Economists use utility to explain how consumers make choices.
Utility refers to the satisfaction gained from consuming a good or
service. Total utility is the total satisfaction gained from consuming
a given quantity, while marginal utility is the additional satisfaction
from consuming one more unit. According to the law of diminishing
marginal utility, marginal utility decreases as more units are
consumed. Total utility rises while marginal utility is positive,
reaches a maximum when marginal utility is zero, and can fall if
marginal utility becomes negative.

Marginal Utility and the Demand Curve

When marginal utility is expressed in money terms, it links directly
to the individual demand curve. A rational consumer buys units of a
good until marginal utility equals price. If price falls, the consumer
buys more because the marginal utility of additional units is now
greater than or equal to the lower price. This explains why the
marginal utility curve can be used as the demand curve.

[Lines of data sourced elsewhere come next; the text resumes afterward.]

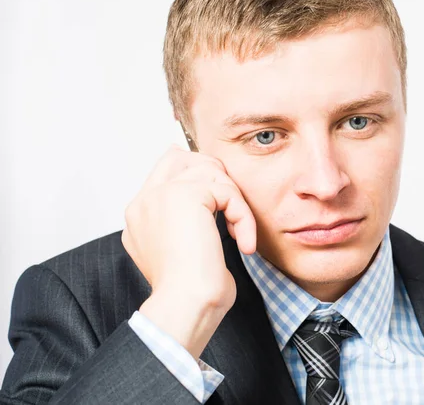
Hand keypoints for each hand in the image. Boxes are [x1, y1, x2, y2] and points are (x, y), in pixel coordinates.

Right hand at [121, 144, 255, 357]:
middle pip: (182, 158)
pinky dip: (243, 216)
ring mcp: (161, 195)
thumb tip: (207, 196)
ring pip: (210, 171)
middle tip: (230, 207)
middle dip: (214, 175)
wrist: (185, 305)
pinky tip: (243, 243)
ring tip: (237, 231)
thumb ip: (185, 220)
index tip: (220, 195)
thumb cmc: (189, 290)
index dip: (196, 172)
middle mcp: (145, 201)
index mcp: (140, 214)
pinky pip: (228, 192)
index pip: (164, 170)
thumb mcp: (183, 250)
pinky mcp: (185, 196)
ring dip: (233, 200)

Maximising Satisfaction: The Equi-Marginal Principle

Since consumers buy many goods, they need to allocate their
income to maximise total utility. The condition for maximum
satisfaction is the equi-marginal principle:
MUx/Px = MUy/Py.
If marginal utility per dollar differs between goods, consumers
reallocate spending to equalise these ratios. When equality is

, reached for all goods, total utility is maximised, and no further
reallocation improves satisfaction.

Limitations of Measurable Utility

Utility cannot truly be measured, and consumers do not always
behave rationally. Because of these limitations, economists often
rely on preference-based tools such as indifference curves and
budget lines to analyse consumer behaviour more realistically.

The Budget Line

The budget line shows all combinations of two goods that a
consumer can afford at given prices and income. Its slope reflects
the relative prices of the two goods. An increase in income shifts
the budget line outward in a parallel way; a decrease shifts it
inward. A change in the price of one good rotates the budget line
around the intercept of the other good. The budget line represents
the consumer’s opportunity set.




Indifference Curves and the Marginal Rate of Substitution
(MRS)

Indifference curves represent combinations of two goods that give
equal satisfaction. They slope downward and are convex because of
a diminishing marginal rate of substitution. MRS measures how
much of one good the consumer is willing to give up to obtain more
of the other while maintaining the same overall utility. Higher
indifference curves indicate higher levels of satisfaction.